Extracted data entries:
=======

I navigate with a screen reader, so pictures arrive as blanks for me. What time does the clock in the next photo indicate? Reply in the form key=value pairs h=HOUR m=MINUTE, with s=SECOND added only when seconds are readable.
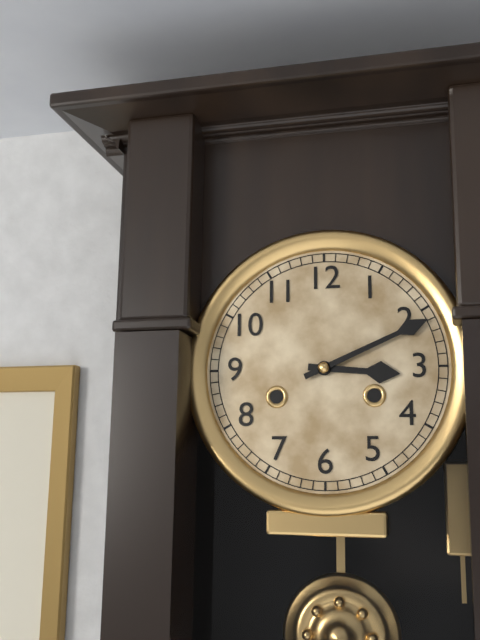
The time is h=3 m=11
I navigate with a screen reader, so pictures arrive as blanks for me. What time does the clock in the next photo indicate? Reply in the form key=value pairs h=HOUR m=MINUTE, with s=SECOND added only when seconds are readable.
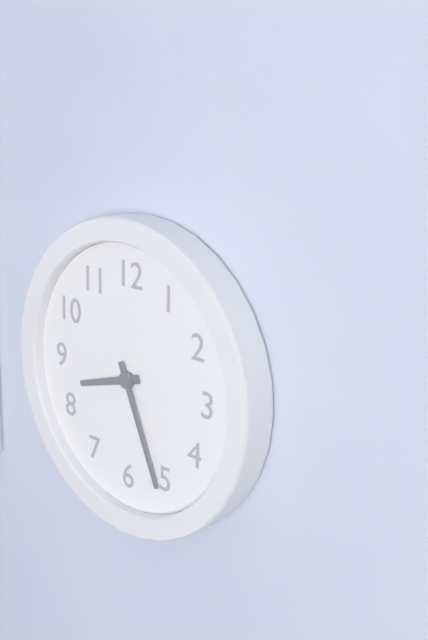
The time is h=8 m=26
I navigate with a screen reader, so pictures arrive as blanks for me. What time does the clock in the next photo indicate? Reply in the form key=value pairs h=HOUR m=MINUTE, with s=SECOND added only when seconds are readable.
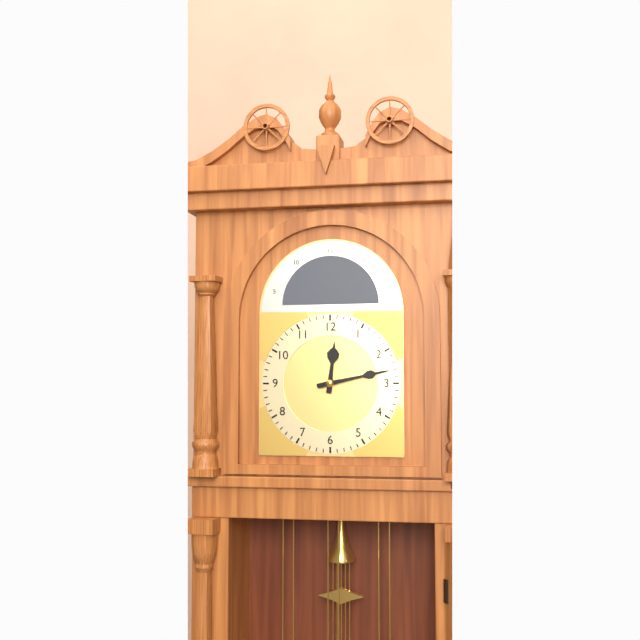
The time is h=12 m=13
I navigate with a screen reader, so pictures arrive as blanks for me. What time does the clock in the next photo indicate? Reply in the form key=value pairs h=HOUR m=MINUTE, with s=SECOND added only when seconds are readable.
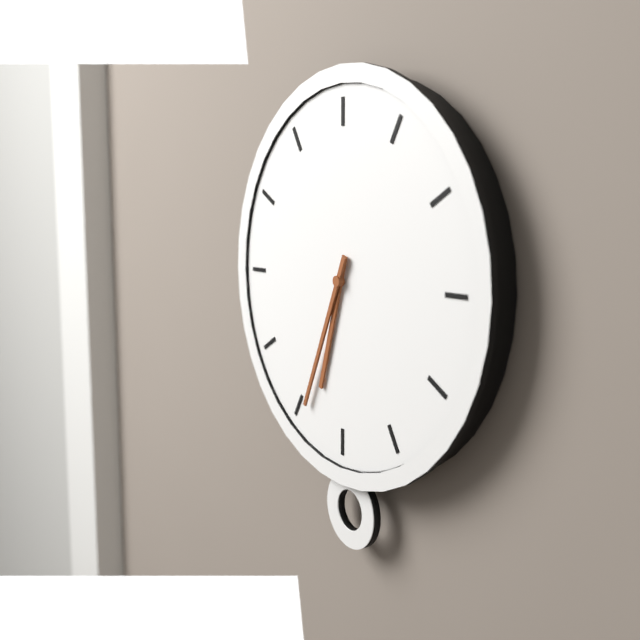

=======

### REQUEST
Quote every one of the lines above word for word, omitting the pictures from your answer.

### RESPONSE
I navigate with a screen reader, so pictures arrive as blanks for me. What time does the clock in the next photo indicate? Reply in the form key=value pairs h=HOUR m=MINUTE, with s=SECOND added only when seconds are readable.
The time is h=3 m=11
I navigate with a screen reader, so pictures arrive as blanks for me. What time does the clock in the next photo indicate? Reply in the form key=value pairs h=HOUR m=MINUTE, with s=SECOND added only when seconds are readable.
The time is h=8 m=26
I navigate with a screen reader, so pictures arrive as blanks for me. What time does the clock in the next photo indicate? Reply in the form key=value pairs h=HOUR m=MINUTE, with s=SECOND added only when seconds are readable.
The time is h=12 m=13
I navigate with a screen reader, so pictures arrive as blanks for me. What time does the clock in the next photo indicate? Reply in the form key=value pairs h=HOUR m=MINUTE, with s=SECOND added only when seconds are readable.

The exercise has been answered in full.